Ok went into the local branch of insurance this morning. It's round the corner and a local firm so they're really handy and friendly.

She said I've protected no claims and my premium won't go up next year on the basis of such a small claim and there's no excess to pay. She did however say not to give her my policy number and to wait till Monday morning when their claims team will be in and to raise the claim myself so they get my story first as otherwise she could say anything and I'd have to then retrospectively have to try to put the story straight. She agreed that it sounds like she was just fishing for cash and to steer well clear. So I texted scooter woman from the office saying I'd been advised by my insurance company not to issue my policy number but that they would be in touch with her on Monday morning. She wasn't happy and demanded details but I'm not engaging anymore and since then have had further texts from her detailing her health isssues and family situation Confused not sure why she feels any of that is remotely relevant but as off Monday some poor sod in the claims department can deal with her!

OP posts:
woodhill · 08/04/2017 15:18

I would let the insurance deal with it. She sounds a pain. You have tried to sort it out.

Is she insured herself?

notbankinonit · 08/04/2017 21:18

I bet you feel better about it all now, don't you?

Widehorizen · 08/04/2017 21:30

Yes, pleased you have found a solution Smile

Badweekjustgotworse · 08/04/2017 21:34

Yup, it's all gone radio silent her end too so reckon she's twigged I CBA and is busy dreaming up some sob story for the claims department on Monday. I have photos and text exchange and will happily provide them to claims beforehand though.
Much relief indeed

OP posts:
Badweekjustgotworse · 08/04/2017 21:35

Thanks for all the advice btw, definitely helped get my thinking straight over the whole thing. If she's been remotely reasonable it would've been sorted same day, but hey ho, lesson learnt should I ever have the misfortune of a similar misadventure

OP posts:
Strigoi · 08/04/2017 22:06

Coming to this a bit late but hopefully this might be helpful.

A few years ago, I was turning right into a side road when a car already in the road started reversing out onto the main road.

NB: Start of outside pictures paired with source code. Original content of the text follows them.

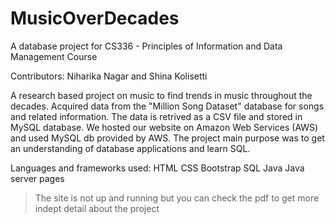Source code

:# MusicOverDecades
A database project for CS336 - Principles of Information and Data Management Course

Contributors:
Niharika Nagar and Shina Kolisetti 

A research based project on music to find trends in music throughout the decades. Acquired data from the "Million Song Dataset" database for songs and related information. The data is retrived as a CSV file and stored in MySQL database. We hosted our website on Amazon Web Services (AWS) and used MySQL db provided by AWS. The project main purpose was to get an understanding of database applications and learn SQL. 

Languages and frameworks used:
HTML
CSS
Bootstrap
SQL
Java
Java server pages

> The site is not up and running but you can check the pdf to get more indept detail about the project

I beeped, but she reversed into my front bumper and damaged it. We both pulled in and she was immediately aggressive and confrontational. I asked for their details and got a load of flannel in response, so I persisted. I was shouted at annd accused of being racist (the other driver and passenger were Asian, I am white).

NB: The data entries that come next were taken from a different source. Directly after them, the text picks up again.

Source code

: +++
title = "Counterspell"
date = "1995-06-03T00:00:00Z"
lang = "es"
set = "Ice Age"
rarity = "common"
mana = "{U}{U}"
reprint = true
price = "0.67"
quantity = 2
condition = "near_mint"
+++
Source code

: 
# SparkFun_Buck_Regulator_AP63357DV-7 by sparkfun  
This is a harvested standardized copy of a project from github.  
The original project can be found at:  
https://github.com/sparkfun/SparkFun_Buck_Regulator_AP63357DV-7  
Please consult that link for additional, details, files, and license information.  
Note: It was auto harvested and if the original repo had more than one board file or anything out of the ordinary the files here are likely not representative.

They drove off but I had got the reg and reported it. DH wanted to try and do it outside of insurance to protect his premiums.

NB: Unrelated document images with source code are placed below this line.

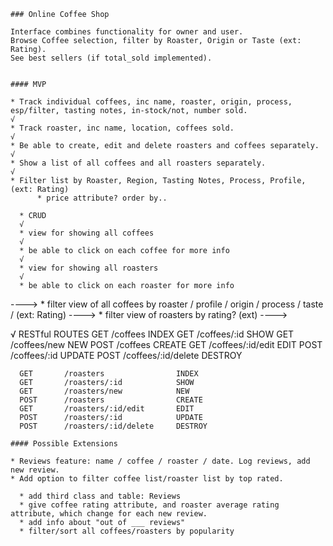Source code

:     ### Online Coffee Shop

    Interface combines functionality for owner and user.
    Browse Coffee selection, filter by Roaster, Origin or Taste (ext: Rating).
    See best sellers (if total_sold implemented).


    #### MVP

    * Track individual coffees, inc name, roaster, origin, process, esp/filter, tasting notes, in-stock/not, number sold.
    √
    * Track roaster, inc name, location, coffees sold.
    √
    * Be able to create, edit and delete roasters and coffees separately.
    √
    * Show a list of all coffees and all roasters separately.
    √
    * Filter list by Roaster, Region, Tasting Notes, Process, Profile, (ext: Rating)
          * price attribute? order by..

      * CRUD
      √
      * view for showing all coffees
      √
      * be able to click on each coffee for more info
      √
      * view for showing all roasters
      √
      * be able to click on each roaster for more info
---->
      * filter view of all coffees by roaster / profile / origin / process / taste / (ext: Rating)
---->
      * filter view of roasters by rating? (ext)
---->

√     RESTful ROUTES
      GET       /coffees                 INDEX
      GET       /coffees/:id             SHOW
      GET       /coffees/new             NEW
      POST      /coffees                 CREATE
      GET       /coffees/:id/edit        EDIT
      POST      /coffees/:id             UPDATE
      POST      /coffees/:id/delete      DESTROY

      GET       /roasters                INDEX
      GET       /roasters/:id            SHOW
      GET       /roasters/new            NEW
      POST      /roasters                CREATE
      GET       /roasters/:id/edit       EDIT
      POST      /roasters/:id            UPDATE
      POST      /roasters/:id/delete     DESTROY

    #### Possible Extensions

    * Reviews feature: name / coffee / roaster / date. Log reviews, add new review.
    * Add option to filter coffee list/roaster list by top rated.

      * add third class and table: Reviews
      * give coffee rating attribute, and roaster average rating attribute, which change for each new review.
      * add info about "out of ___ reviews"
      * filter/sort all coffees/roasters by popularity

The named driver was not the person driving. We tracked him down and of course he claimed I'd driven into them so I did some detective work and found a cctv camera on the access road which had filmed the whole thing. We contacted the other driver to inform him/her that we had cctv footage and he initially tried to front it out and demand to come to our house and watch footage (as if). After many phone calls and general avoidance, DH and this twat agreed a cash payment. DH turns up and the guy hands him half the money and says that's all he's paying as he still doesn't believe I didn't drive into them, despite the cctv footage.

All this took about six months and cost DH about £1000 in repairs, of which he got £300 from the person responsible. All this strife and expense and fucking hassle was because DH refused to go through insurance because a no-fault accident would have increased his premium.

And this is why you need to let your insurance company do the thing you are paying them for, rather than trying to do it yourself.